If you're already struggling to keep your New Year's resolution, consider this: you might have picked the wrong one. People tend to make resolutions that don't reflect what matters to them most, Stanford University psychologist Dr. Kelly McGonigal said in a recent TED blog post.
"Even if that behavior could be very valuable and helpful -- like exercise -- if you start from the point of view of thinking about what it is you don't really want to do, it's very hard to tap into willpower if there's no really important 'want' driving it. The brain system of self-control has nothing to hold on to," McGonigal said.

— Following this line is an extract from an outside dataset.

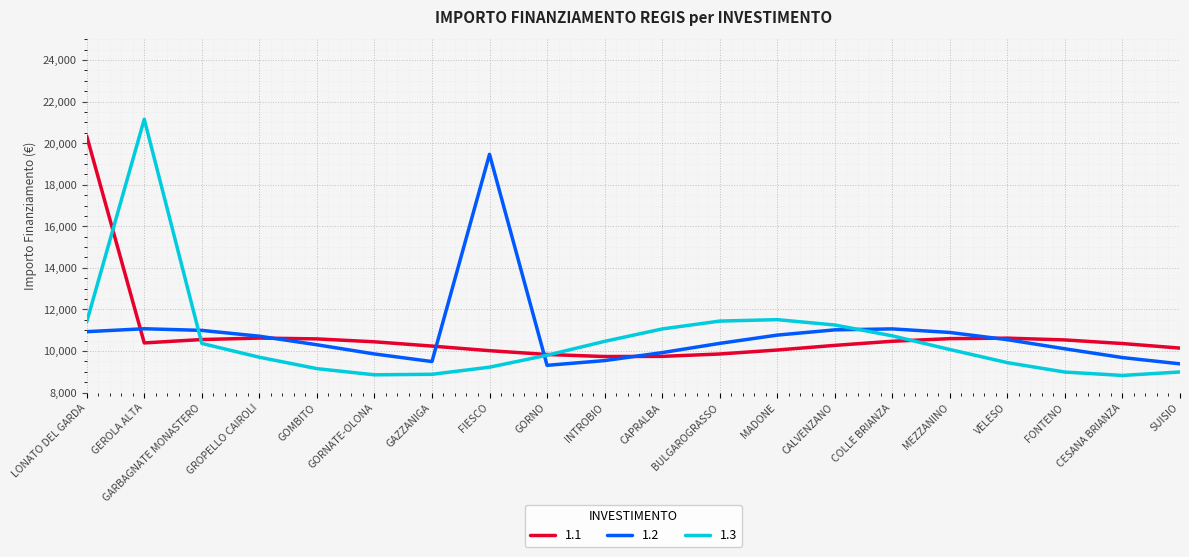

True or false: 1.2 has a value of 16173 at MEZZANINO.

False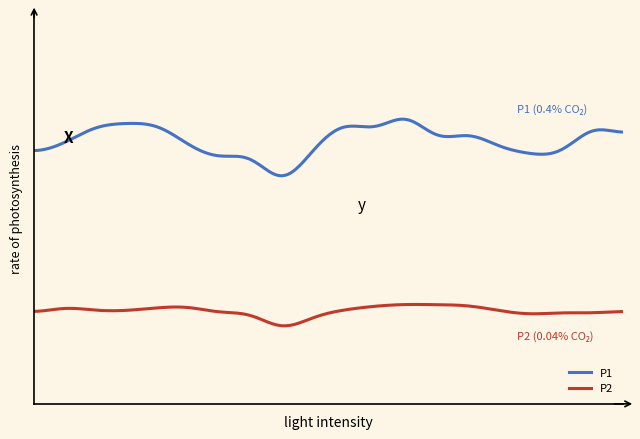

Which series has the largest total across all categories?

P1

McGonigal defines willpower from a cognitive science perspective. The human mind is full of competing systems -- for example, your ability to think in the short-term and in the long-term. "Willpower is the ability to align yourself with the brain system that is thinking about long-term goals," she said.
So if you're having trouble getting enthusiastic about the long-term gains from your resolution, you might want to rethink it. Here are three tips from McGonigal for mustering up the willpower to see your goals through.
1. Choose something that you actually want to do. Do not form a resolution that you feel completely averse to. Vowing to do something that you don't really care about is setting yourself up for failure.
2. Ask, what will you thank yourself for? "On January 1st, 2015, looking backwards -- what are you seriously going to be grateful that you did?" McGonigal posed. The answer to that question can help uncover a truly authentic goal.
3. Bribe yourself. When it comes to a something like exercise, your short-term and long-term thinking might not be aligned. How can you motivate yourself now for a later outcome? "Give yourself permission to do whatever you don't want to let yourself do -- like read trashy gossip magazines, or download a whole series of a TV show that you can plop on in front of you on the treadmill," McGonigal said.